Glaubt man dem Institut der deutschen Wirtschaft (IW), schaut keine Branche pessimistischer in die Zukunft als der Einzelhandel.

HB DÜSSELDORF. Bei einer Umfrage unter 43 Branchenverbänden, die das Kölner Institut vorlegte, zeichnete der Hauptverband des Deutschen Einzelhandels (HDE) für seine Mitgliedsunternehmen das düsterste Bild. Nicht nur die allgemeine Stimmung in den Geschäften sei schlechter als vor einem Jahr, auch die Umsatzerwartungen für 2005 bezeichnet der Verband als "etwas niedriger als 2004".

Der Glaube, dass die konjunkturelle Belebung bis zum Einzelhandel vordringt, sei inzwischen weitgehend geschwunden, heißt es zur Begründung. Zwar werden die Nettoeinkommen 2005 durch Steuerermäßigungen leicht entlastet, doch Zusatzbelastungen bei Zahnersatz und Krankengeld sowie höhere Kosten für Strom, Benzin und Gas würden diesen Einkommenszuwachs nahezu aufzehren. Hinzu komme, dass viele Beschäftigte für den Erhalt ihres Arbeitsplatzes ein niedrigeres Gehalt akzeptiert hätten. Dies bremse die Konsumlust.

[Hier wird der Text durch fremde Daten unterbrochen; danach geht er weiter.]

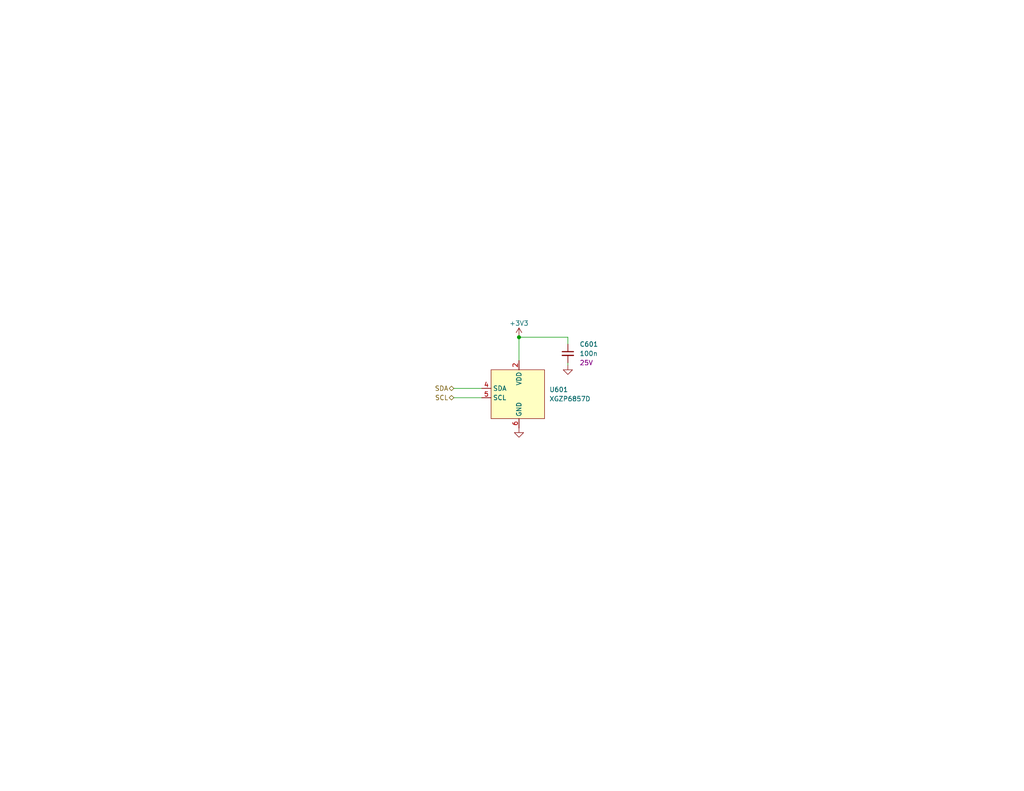
<source format=kicad_sch>
(kicad_sch (version 20211123) (generator eeschema)

  (uuid d4ad1d74-c48c-4ee7-9784-37a96a790bba)

  (paper "USLetter")

  (title_block
    (title "Starfish")
    (date "2022-12-06")
    (rev "v1")
    (company "Winterbloom")
    (comment 1 "Alethea Flowers")
    (comment 2 "CERN-OHL-S V2")
  )

  

  (junction (at 141.605 92.075) (diameter 0) (color 0 0 0 0)
    (uuid 596b0c88-5470-41f2-ba17-6fdca9b10f11)
  )

  (wire (pts (xy 141.605 92.075) (xy 154.94 92.075))
    (stroke (width 0) (type default) (color 0 0 0 0))
    (uuid 1a34f1c9-4758-4666-8b3c-30cb8de1c767)
  )
  (wire (pts (xy 141.605 92.075) (xy 141.605 98.425))
    (stroke (width 0) (type default) (color 0 0 0 0))
    (uuid 47919210-6fe0-473c-8d76-924761cff6aa)
  )
  (wire (pts (xy 154.94 92.075) (xy 154.94 93.98))
    (stroke (width 0) (type default) (color 0 0 0 0))
    (uuid 70a55a64-1448-4e14-b711-5fe82dbc481b)
  )
  (wire (pts (xy 123.825 108.585) (xy 131.445 108.585))
    (stroke (width 0) (type default) (color 0 0 0 0))
    (uuid adb969c2-5c08-4867-b13d-c823c442ca27)
  )
  (wire (pts (xy 123.825 106.045) (xy 131.445 106.045))
    (stroke (width 0) (type default) (color 0 0 0 0))
    (uuid b346465a-07d9-4af1-b3f5-8c5052f73475)
  )
  (wire (pts (xy 154.94 99.695) (xy 154.94 99.06))
    (stroke (width 0) (type default) (color 0 0 0 0))
    (uuid dbcc5d37-d457-4972-bf87-3b1b948a3417)
  )

  (hierarchical_label "SDA" (shape bidirectional) (at 123.825 106.045 180)
    (effects (font (size 1.27 1.27)) (justify right))
    (uuid 4b658e81-89da-4873-8619-0cd4f8f859d9)
  )
  (hierarchical_label "SCL" (shape bidirectional) (at 123.825 108.585 180)
    (effects (font (size 1.27 1.27)) (justify right))
    (uuid 8d8dcc49-c4dc-4166-a354-b2e4e08daa77)
  )

  (symbol (lib_id "power:GND") (at 141.605 116.84 0) (unit 1)
    (in_bom yes) (on_board yes) (fields_autoplaced)
    (uuid 40163422-3622-4b00-8566-ad3253bd4a8b)
    (property "Reference" "#PWR0602" (id 0) (at 141.605 123.19 0)
      (effects (font (size 1.27 1.27)) hide)
    )
    (property "Value" "GND" (id 1) (at 141.605 121.285 0)
      (effects (font (size 1.27 1.27)) hide)
    )
    (property "Footprint" "" (id 2) (at 141.605 116.84 0)
      (effects (font (size 1.27 1.27)) hide)
    )
    (property "Datasheet" "" (id 3) (at 141.605 116.84 0)
      (effects (font (size 1.27 1.27)) hide)
    )
    (pin "1" (uuid 2128b4ba-512e-46bb-a38b-8f8be697dc3c))
  )

  (symbol (lib_id "power:GND") (at 154.94 99.695 0) (unit 1)
    (in_bom yes) (on_board yes) (fields_autoplaced)
    (uuid 6f275cd4-0edb-46f3-bd18-08e535adc8e7)
    (property "Reference" "#PWR0603" (id 0) (at 154.94 106.045 0)
      (effects (font (size 1.27 1.27)) hide)
    )
    (property "Value" "GND" (id 1) (at 154.94 104.14 0)
      (effects (font (size 1.27 1.27)) hide)
    )
    (property "Footprint" "" (id 2) (at 154.94 99.695 0)
      (effects (font (size 1.27 1.27)) hide)
    )
    (property "Datasheet" "" (id 3) (at 154.94 99.695 0)
      (effects (font (size 1.27 1.27)) hide)
    )
    (pin "1" (uuid 2be20a9a-5721-453c-b9e0-93c44f562c08))
  )

  (symbol (lib_id "Device:C_Small") (at 154.94 96.52 0) (unit 1)
    (in_bom yes) (on_board yes) (fields_autoplaced)
    (uuid 7b9922aa-e67a-4900-9580-51ff5ace46d9)
    (property "Reference" "C601" (id 0) (at 158.115 93.9862 0)
      (effects (font (size 1.27 1.27)) (justify left))
    )
    (property "Value" "100n" (id 1) (at 158.115 96.5262 0)
      (effects (font (size 1.27 1.27)) (justify left))
    )
    (property "Footprint" "winterbloom:C_0402_HandSolder" (id 2) (at 154.94 96.52 0)
      (effects (font (size 1.27 1.27)) hide)
    )
    (property "Datasheet" "~" (id 3) (at 154.94 96.52 0)
      (effects (font (size 1.27 1.27)) hide)
    )
    (property "Rating" "25V" (id 4) (at 158.115 99.0662 0)
      (effects (font (size 1.27 1.27)) (justify left))
    )
    (property "mpn" "CL05A104KA5NNNC" (id 5) (at 154.94 96.52 0)
      (effects (font (size 1.27 1.27)) hide)
    )
    (pin "1" (uuid 4c968581-4a52-4be0-89c9-34ad8dbe7942))
    (pin "2" (uuid 228f17b1-8a16-4c52-8dd8-c9856b6bf538))
  )

  (symbol (lib_id "winterbloom:XGZP6857D") (at 141.605 107.315 0) (unit 1)
    (in_bom yes) (on_board yes) (fields_autoplaced)
    (uuid b5ed3253-99b2-49bc-82d5-d6379b2a830f)
    (property "Reference" "U601" (id 0) (at 149.86 106.3624 0)
      (effects (font (size 1.27 1.27)) (justify left))
    )
    (property "Value" "XGZP6857D" (id 1) (at 149.86 108.9024 0)
      (effects (font (size 1.27 1.27)) (justify left))
    )
    (property "Footprint" "winterbloom:XGZP6857D" (id 2) (at 141.605 107.315 0)
      (effects (font (size 1.27 1.27)) hide)
    )
    (property "Datasheet" "https://www.cfsensor.com/static/upload/file/20220412/XGZP6857D%20Pressure%20Sensor%20Module%20V2.4.pdf" (id 3) (at 141.605 116.84 0)
      (effects (font (size 1.27 1.27)) hide)
    )
    (property "mpn" "XGZP6857D" (id 4) (at 141.605 107.315 0)
      (effects (font (size 1.27 1.27)) hide)
    )
    (pin "1" (uuid b1b8d890-a459-47e7-bd50-b8cc890c5527))
    (pin "2" (uuid 203062a7-98a5-4459-a3df-d2438e07e15b))
    (pin "3" (uuid f5014d2d-f68e-4dae-8efb-8ea11ec13457))
    (pin "4" (uuid d08574da-d169-4ad5-ad4e-015b90158119))
    (pin "5" (uuid bfa736f4-1481-40d8-bb61-7dd05c35eeeb))
    (pin "6" (uuid c4d8fdac-89bc-4ac0-8cf6-a727ad36148f))
  )

  (symbol (lib_id "power:+3V3") (at 141.605 92.075 0) (unit 1)
    (in_bom yes) (on_board yes)
    (uuid bc3313fa-5e1b-4a29-a293-8cd7e5fdb7e8)
    (property "Reference" "#PWR0601" (id 0) (at 141.605 95.885 0)
      (effects (font (size 1.27 1.27)) hide)
    )
    (property "Value" "+3V3" (id 1) (at 141.605 88.265 0))
    (property "Footprint" "" (id 2) (at 141.605 92.075 0)
      (effects (font (size 1.27 1.27)) hide)
    )
    (property "Datasheet" "" (id 3) (at 141.605 92.075 0)
      (effects (font (size 1.27 1.27)) hide)
    )
    (pin "1" (uuid e53306eb-8724-4aad-944f-151f52b650cc))
  )
)

</source>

Der Handel rechnet deshalb nur mit geringen Investitionen. Die mageren Gewinne machten es vielen Betrieben schwer, größere Investitionsvorhaben selbst zu finanzieren. Expandiert werde ohnehin vorwiegend im Ausland, da es in Deutschland erhebliche Überkapazitäten gebe. "Fast zehn Prozent der Läden stehen gegenwärtig leer", schreibt der HDE. "Tendenz steigend."

Der Verband rechnet mit einem weiteren Abbau von Arbeitsplätzen im kommenden Jahr. Grund hierfür sei auch, dass beschäftigungsintensive Betriebe durch preisaggressive Fachmärkte verdrängt werden, die mit weniger Personal auskommen.